The SYM VF3i 185 (also known as the SYM Star SR 170i in Vietnam) is a fuel-injected underbone motorcycle model by Taiwanese motorcycle company SYM Motors. The SYM VF3i is currently the largest-engined underbone motorcycle in the world, powered by a 183 cc SOHC 4-valve water-cooled engine. It was debuted in Malaysia on 5 April 2018 before being sold in Vietnam later in December. In Vietnam, however, the VF3i is given a smaller 174.5 cc engine and is sold as the SYM Star SR 170.

==Model history==
The news about the development of the SYM VF3i was first leaked in 2016 when it was previously known as the SYM Super Moped 175i. At that time, it was reported that SYM Motors was developing an underbone motorcycle model whose engine displacement surpasses the Honda Winner and Yamaha T-150. The Malaysian distributor of SYM motorcycles, MForce Bike Holdings Sdn. Bhd. later revealed that the SYM Super Moped would be launched during the third quarter of 2017; however, the launch date was later being pushed to the second quarter of 2018 to make way for the launch of the Benelli RFS150, also distributed by MForce Bike Holdings. The SYM Super Moped was later being renamed as the SYM VF3i 185 and was launched on 5 April 2018.

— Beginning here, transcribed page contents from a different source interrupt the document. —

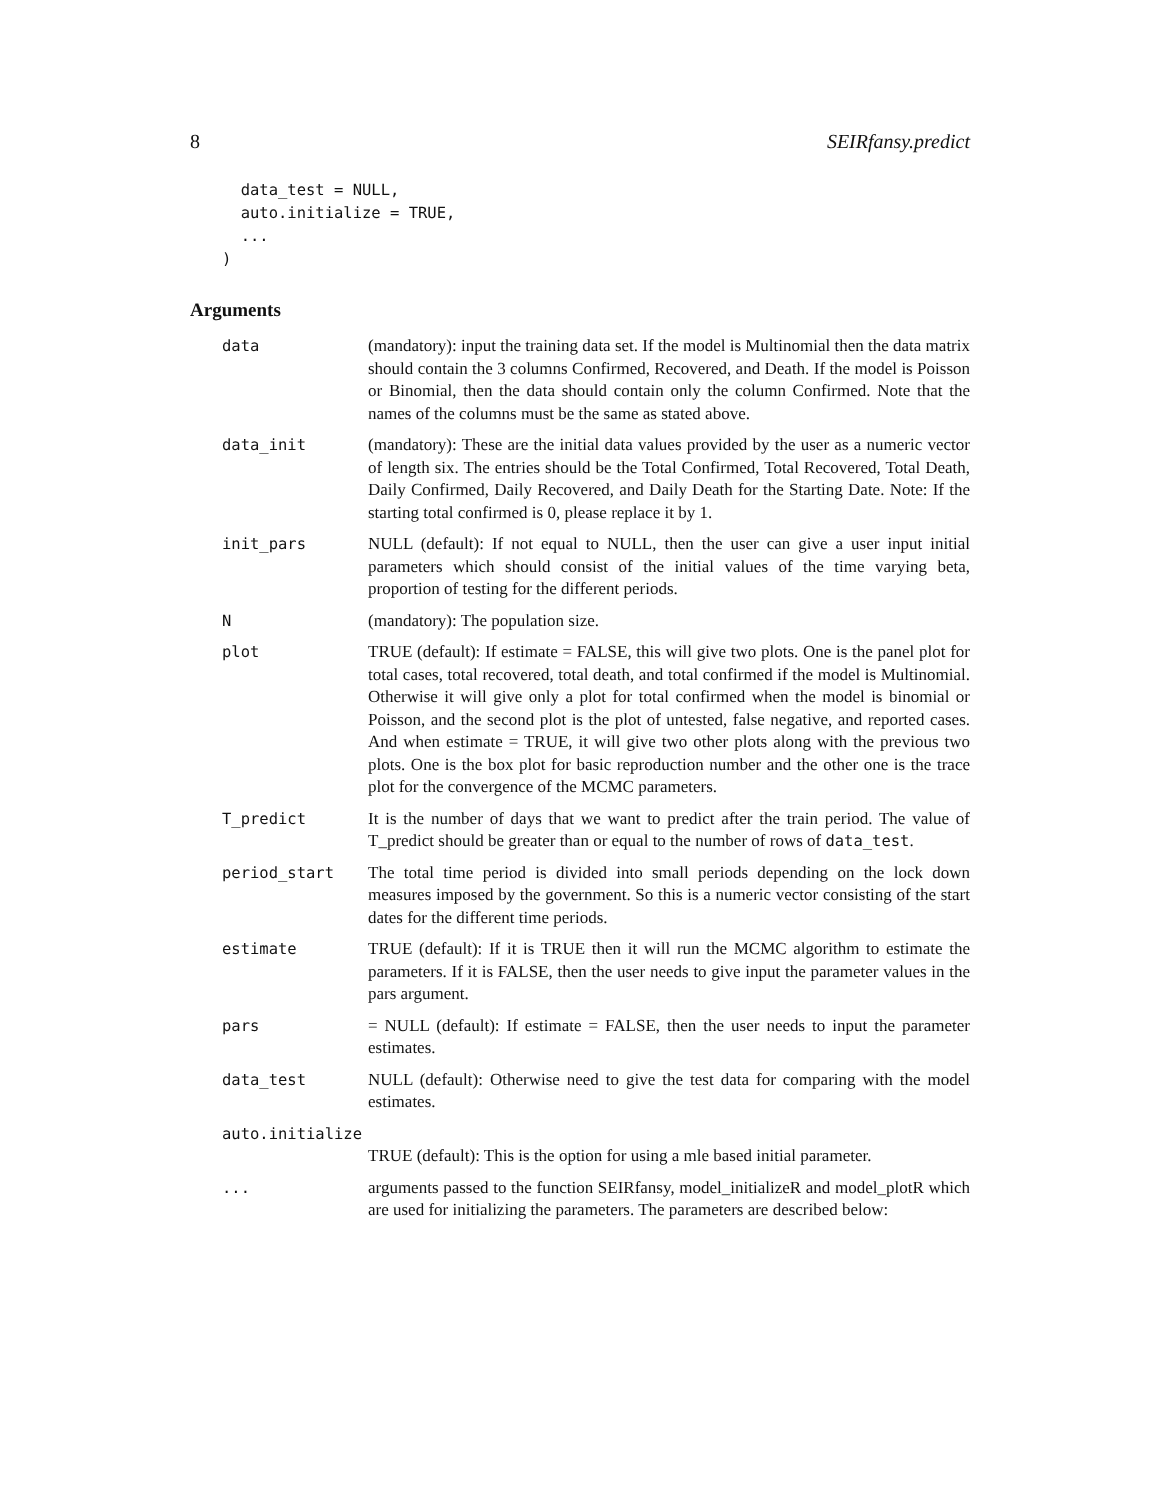8 SEIRfansy.predict
  data_test = NULL,
  auto.initialize = TRUE,
  ...
)
Arguments
| data | (mandatory): input the training data set. If the model is Multinomial then the data matrix should contain the 3 columns Confirmed, Recovered, and Death. If the model is Poisson or Binomial, then the data should contain only the column Confirmed. Note that the names of the columns must be the same as stated above. |
| data_init | (mandatory): These are the initial data values provided by the user as a numeric vector of length six. The entries should be the Total Confirmed, Total Recovered, Total Death, Daily Confirmed, Daily Recovered, and Daily Death for the Starting Date. Note: If the starting total confirmed is 0, please replace it by 1. |
| init_pars | NULL (default): If not equal to NULL, then the user can give a user input initial parameters which should consist of the initial values of the time varying beta, proportion of testing for the different periods. |
| N | (mandatory): The population size. |
| plot | TRUE (default): If estimate = FALSE, this will give two plots. One is the panel plot for total cases, total recovered, total death, and total confirmed if the model is Multinomial. Otherwise it will give only a plot for total confirmed when the model is binomial or Poisson, and the second plot is the plot of untested, false negative, and reported cases. And when estimate = TRUE, it will give two other plots along with the previous two plots. One is the box plot for basic reproduction number and the other one is the trace plot for the convergence of the MCMC parameters. |
| T_predict | It is the number of days that we want to predict after the train period. The value of T_predict should be greater than or equal to the number of rows of data_test . |
| period_start | The total time period is divided into small periods depending on the lock down measures imposed by the government. So this is a numeric vector consisting of the start dates for the different time periods. |
| estimate | TRUE (default): If it is TRUE then it will run the MCMC algorithm to estimate the parameters. If it is FALSE, then the user needs to give input the parameter values in the pars argument. |
| pars | = NULL (default): If estimate = FALSE, then the user needs to input the parameter estimates. |
| data_test | NULL (default): Otherwise need to give the test data for comparing with the model estimates. |
| auto.initialize | |
| | TRUE (default): This is the option for using a mle based initial parameter. |
| ... | arguments passed to the function SEIRfansy, model_initializeR and model_plotR which are used for initializing the parameters. The parameters are described below: |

The SYM VF3i was featured during the EICMA 2018 motor show in Milan, Italy, where the featured model was shown as being equipped with anti-lock braking system (ABS), making the VF3i as the first underbone motorcycle to be equipped with ABS. However, the ABS option was not available in Malaysia.

The SYM VF3i was later launched in Vietnam on 17 December 2018 as the SYM Star SR 170. However, the SYM Star SR 170 is given a smaller 174.5 cc engine and comes with ABS as standard.